=== Section Start ===
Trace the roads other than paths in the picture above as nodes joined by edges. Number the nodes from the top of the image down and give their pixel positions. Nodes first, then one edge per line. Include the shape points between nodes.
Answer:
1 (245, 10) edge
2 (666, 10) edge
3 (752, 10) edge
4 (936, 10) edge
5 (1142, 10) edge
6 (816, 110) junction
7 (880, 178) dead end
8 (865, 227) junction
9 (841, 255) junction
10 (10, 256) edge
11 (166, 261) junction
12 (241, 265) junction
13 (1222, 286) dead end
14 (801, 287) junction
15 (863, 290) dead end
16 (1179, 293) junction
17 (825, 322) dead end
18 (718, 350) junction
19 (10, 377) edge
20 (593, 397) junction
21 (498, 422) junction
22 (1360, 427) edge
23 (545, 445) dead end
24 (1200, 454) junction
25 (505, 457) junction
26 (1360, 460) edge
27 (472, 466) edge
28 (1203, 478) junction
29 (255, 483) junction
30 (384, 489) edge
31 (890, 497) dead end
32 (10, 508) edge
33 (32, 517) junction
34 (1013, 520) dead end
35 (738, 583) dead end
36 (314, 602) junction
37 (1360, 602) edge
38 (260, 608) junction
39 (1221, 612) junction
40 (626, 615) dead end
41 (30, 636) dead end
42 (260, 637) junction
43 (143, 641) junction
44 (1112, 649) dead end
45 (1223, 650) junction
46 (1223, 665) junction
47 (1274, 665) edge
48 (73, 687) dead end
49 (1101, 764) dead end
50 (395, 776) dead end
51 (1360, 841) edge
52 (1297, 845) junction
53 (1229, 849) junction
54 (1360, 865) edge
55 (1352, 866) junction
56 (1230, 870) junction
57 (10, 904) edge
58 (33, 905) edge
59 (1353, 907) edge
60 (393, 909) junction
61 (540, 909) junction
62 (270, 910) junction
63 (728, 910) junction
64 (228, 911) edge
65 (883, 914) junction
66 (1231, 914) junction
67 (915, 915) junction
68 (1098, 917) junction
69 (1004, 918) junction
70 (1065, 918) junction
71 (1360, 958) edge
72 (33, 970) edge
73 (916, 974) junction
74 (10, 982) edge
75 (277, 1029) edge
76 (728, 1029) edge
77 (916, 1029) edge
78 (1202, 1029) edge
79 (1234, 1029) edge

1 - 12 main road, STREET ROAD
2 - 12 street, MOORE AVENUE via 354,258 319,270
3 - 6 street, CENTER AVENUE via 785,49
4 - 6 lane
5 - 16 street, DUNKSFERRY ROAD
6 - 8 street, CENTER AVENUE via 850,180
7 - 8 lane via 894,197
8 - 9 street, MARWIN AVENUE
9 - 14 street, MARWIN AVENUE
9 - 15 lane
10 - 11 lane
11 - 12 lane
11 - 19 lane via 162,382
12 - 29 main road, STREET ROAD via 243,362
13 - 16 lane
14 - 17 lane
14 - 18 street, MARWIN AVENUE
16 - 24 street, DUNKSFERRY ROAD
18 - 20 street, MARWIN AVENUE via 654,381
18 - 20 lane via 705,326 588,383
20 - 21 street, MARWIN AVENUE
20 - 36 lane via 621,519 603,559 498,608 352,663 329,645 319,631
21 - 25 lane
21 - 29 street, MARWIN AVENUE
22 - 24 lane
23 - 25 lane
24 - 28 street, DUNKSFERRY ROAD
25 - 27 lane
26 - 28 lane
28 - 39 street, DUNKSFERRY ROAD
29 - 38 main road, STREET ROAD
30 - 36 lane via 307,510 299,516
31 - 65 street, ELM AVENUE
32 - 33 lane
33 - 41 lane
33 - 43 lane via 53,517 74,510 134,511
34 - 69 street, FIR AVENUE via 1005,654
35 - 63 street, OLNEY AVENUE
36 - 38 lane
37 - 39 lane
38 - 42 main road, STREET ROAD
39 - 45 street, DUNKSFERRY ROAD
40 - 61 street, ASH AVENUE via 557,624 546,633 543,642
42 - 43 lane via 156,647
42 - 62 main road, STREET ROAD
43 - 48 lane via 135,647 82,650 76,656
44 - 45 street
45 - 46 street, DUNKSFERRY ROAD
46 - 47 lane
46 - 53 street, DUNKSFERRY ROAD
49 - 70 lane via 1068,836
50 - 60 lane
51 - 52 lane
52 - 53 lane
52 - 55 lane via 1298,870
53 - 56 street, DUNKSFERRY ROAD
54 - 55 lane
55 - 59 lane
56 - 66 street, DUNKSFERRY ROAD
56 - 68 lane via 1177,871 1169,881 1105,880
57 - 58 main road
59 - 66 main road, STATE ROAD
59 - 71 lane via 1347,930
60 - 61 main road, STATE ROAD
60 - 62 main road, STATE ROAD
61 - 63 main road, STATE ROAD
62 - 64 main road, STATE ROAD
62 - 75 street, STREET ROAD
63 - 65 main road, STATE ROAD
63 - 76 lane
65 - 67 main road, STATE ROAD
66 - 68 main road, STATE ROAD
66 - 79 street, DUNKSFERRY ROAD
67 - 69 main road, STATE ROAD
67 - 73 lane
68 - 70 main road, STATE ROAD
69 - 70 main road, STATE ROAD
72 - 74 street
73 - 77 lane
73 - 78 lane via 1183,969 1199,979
=== Section End ===
ACTIVITY. Write the whole of the material out again, exactly.

TASK OUTPUT.
Trace the roads other than paths in the picture above as nodes joined by edges. Number the nodes from the top of the image down and give their pixel positions. Nodes first, then one edge per line. Include the shape points between nodes.
Answer:
1 (245, 10) edge
2 (666, 10) edge
3 (752, 10) edge
4 (936, 10) edge
5 (1142, 10) edge
6 (816, 110) junction
7 (880, 178) dead end
8 (865, 227) junction
9 (841, 255) junction
10 (10, 256) edge
11 (166, 261) junction
12 (241, 265) junction
13 (1222, 286) dead end
14 (801, 287) junction
15 (863, 290) dead end
16 (1179, 293) junction
17 (825, 322) dead end
18 (718, 350) junction
19 (10, 377) edge
20 (593, 397) junction
21 (498, 422) junction
22 (1360, 427) edge
23 (545, 445) dead end
24 (1200, 454) junction
25 (505, 457) junction
26 (1360, 460) edge
27 (472, 466) edge
28 (1203, 478) junction
29 (255, 483) junction
30 (384, 489) edge
31 (890, 497) dead end
32 (10, 508) edge
33 (32, 517) junction
34 (1013, 520) dead end
35 (738, 583) dead end
36 (314, 602) junction
37 (1360, 602) edge
38 (260, 608) junction
39 (1221, 612) junction
40 (626, 615) dead end
41 (30, 636) dead end
42 (260, 637) junction
43 (143, 641) junction
44 (1112, 649) dead end
45 (1223, 650) junction
46 (1223, 665) junction
47 (1274, 665) edge
48 (73, 687) dead end
49 (1101, 764) dead end
50 (395, 776) dead end
51 (1360, 841) edge
52 (1297, 845) junction
53 (1229, 849) junction
54 (1360, 865) edge
55 (1352, 866) junction
56 (1230, 870) junction
57 (10, 904) edge
58 (33, 905) edge
59 (1353, 907) edge
60 (393, 909) junction
61 (540, 909) junction
62 (270, 910) junction
63 (728, 910) junction
64 (228, 911) edge
65 (883, 914) junction
66 (1231, 914) junction
67 (915, 915) junction
68 (1098, 917) junction
69 (1004, 918) junction
70 (1065, 918) junction
71 (1360, 958) edge
72 (33, 970) edge
73 (916, 974) junction
74 (10, 982) edge
75 (277, 1029) edge
76 (728, 1029) edge
77 (916, 1029) edge
78 (1202, 1029) edge
79 (1234, 1029) edge

1 - 12 main road, STREET ROAD
2 - 12 street, MOORE AVENUE via 354,258 319,270
3 - 6 street, CENTER AVENUE via 785,49
4 - 6 lane
5 - 16 street, DUNKSFERRY ROAD
6 - 8 street, CENTER AVENUE via 850,180
7 - 8 lane via 894,197
8 - 9 street, MARWIN AVENUE
9 - 14 street, MARWIN AVENUE
9 - 15 lane
10 - 11 lane
11 - 12 lane
11 - 19 lane via 162,382
12 - 29 main road, STREET ROAD via 243,362
13 - 16 lane
14 - 17 lane
14 - 18 street, MARWIN AVENUE
16 - 24 street, DUNKSFERRY ROAD
18 - 20 street, MARWIN AVENUE via 654,381
18 - 20 lane via 705,326 588,383
20 - 21 street, MARWIN AVENUE
20 - 36 lane via 621,519 603,559 498,608 352,663 329,645 319,631
21 - 25 lane
21 - 29 street, MARWIN AVENUE
22 - 24 lane
23 - 25 lane
24 - 28 street, DUNKSFERRY ROAD
25 - 27 lane
26 - 28 lane
28 - 39 street, DUNKSFERRY ROAD
29 - 38 main road, STREET ROAD
30 - 36 lane via 307,510 299,516
31 - 65 street, ELM AVENUE
32 - 33 lane
33 - 41 lane
33 - 43 lane via 53,517 74,510 134,511
34 - 69 street, FIR AVENUE via 1005,654
35 - 63 street, OLNEY AVENUE
36 - 38 lane
37 - 39 lane
38 - 42 main road, STREET ROAD
39 - 45 street, DUNKSFERRY ROAD
40 - 61 street, ASH AVENUE via 557,624 546,633 543,642
42 - 43 lane via 156,647
42 - 62 main road, STREET ROAD
43 - 48 lane via 135,647 82,650 76,656
44 - 45 street
45 - 46 street, DUNKSFERRY ROAD
46 - 47 lane
46 - 53 street, DUNKSFERRY ROAD
49 - 70 lane via 1068,836
50 - 60 lane
51 - 52 lane
52 - 53 lane
52 - 55 lane via 1298,870
53 - 56 street, DUNKSFERRY ROAD
54 - 55 lane
55 - 59 lane
56 - 66 street, DUNKSFERRY ROAD
56 - 68 lane via 1177,871 1169,881 1105,880
57 - 58 main road
59 - 66 main road, STATE ROAD
59 - 71 lane via 1347,930
60 - 61 main road, STATE ROAD
60 - 62 main road, STATE ROAD
61 - 63 main road, STATE ROAD
62 - 64 main road, STATE ROAD
62 - 75 street, STREET ROAD
63 - 65 main road, STATE ROAD
63 - 76 lane
65 - 67 main road, STATE ROAD
66 - 68 main road, STATE ROAD
66 - 79 street, DUNKSFERRY ROAD
67 - 69 main road, STATE ROAD
67 - 73 lane
68 - 70 main road, STATE ROAD
69 - 70 main road, STATE ROAD
72 - 74 street
73 - 77 lane
73 - 78 lane via 1183,969 1199,979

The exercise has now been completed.